* _INFORMATION PROVIDED_
=-=-=
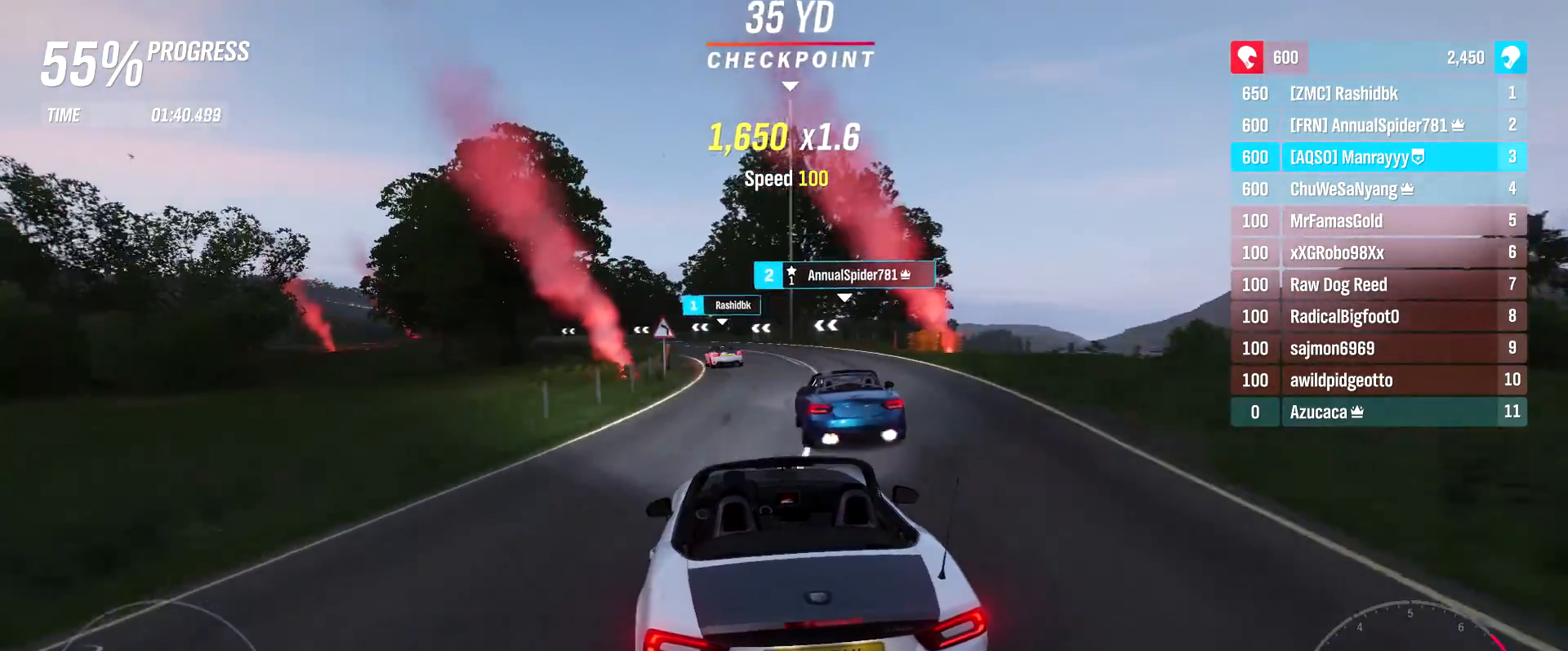
{"buttons": [], "left_stick": "left", "right_stick": "center", "events": [[200, "left_stick", "right"], [350, "L2", "down"], [350, "left_stick", "center"], [400, "left_stick", "left"], [500, "L2", "up"]]}
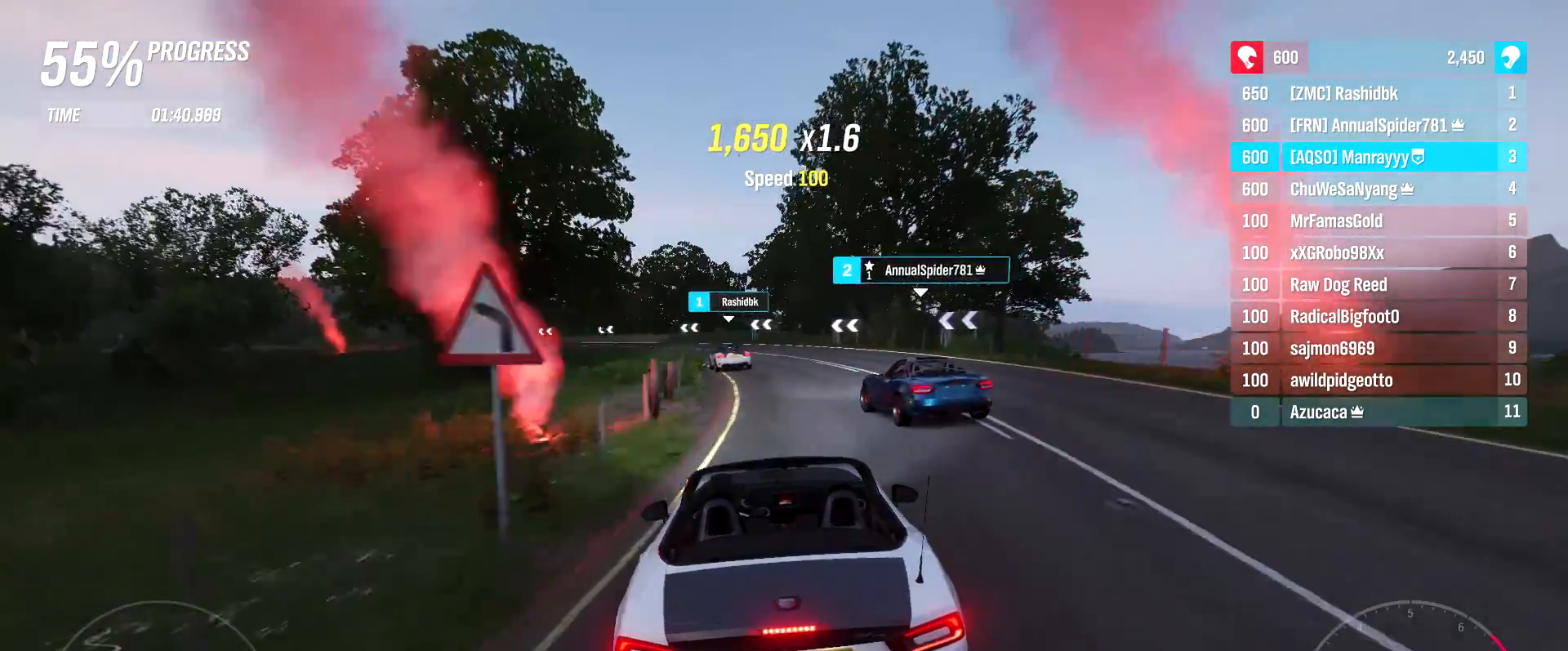
{"buttons": [], "left_stick": "left", "right_stick": "center", "events": []}
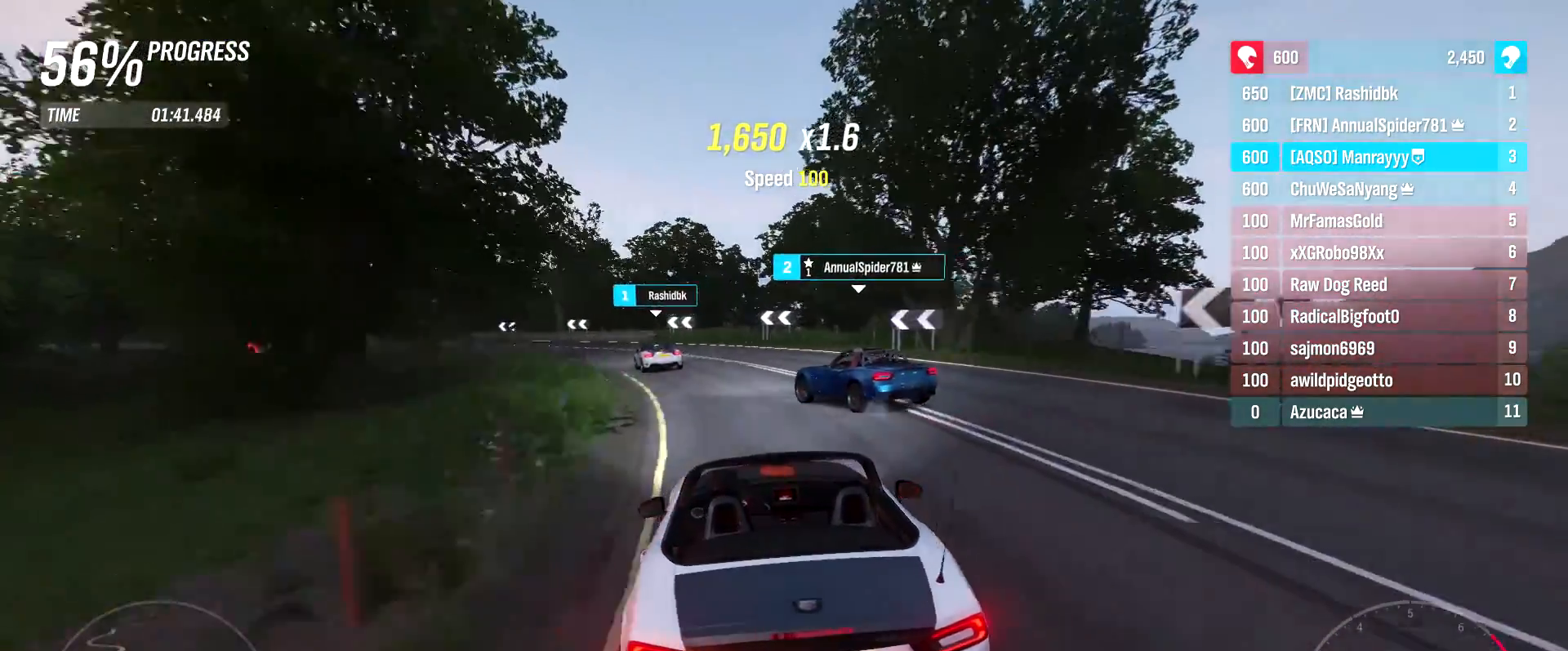
{"buttons": [], "left_stick": "left", "right_stick": "center", "events": []}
=-=-=
If a line holds a picture, skip the picture and transcribe the rest of the material exactly.

{"buttons": [], "left_stick": "left", "right_stick": "center", "events": [[200, "left_stick", "right"], [350, "L2", "down"], [350, "left_stick", "center"], [400, "left_stick", "left"], [500, "L2", "up"]]}
{"buttons": [], "left_stick": "left", "right_stick": "center", "events": []}
{"buttons": [], "left_stick": "left", "right_stick": "center", "events": []}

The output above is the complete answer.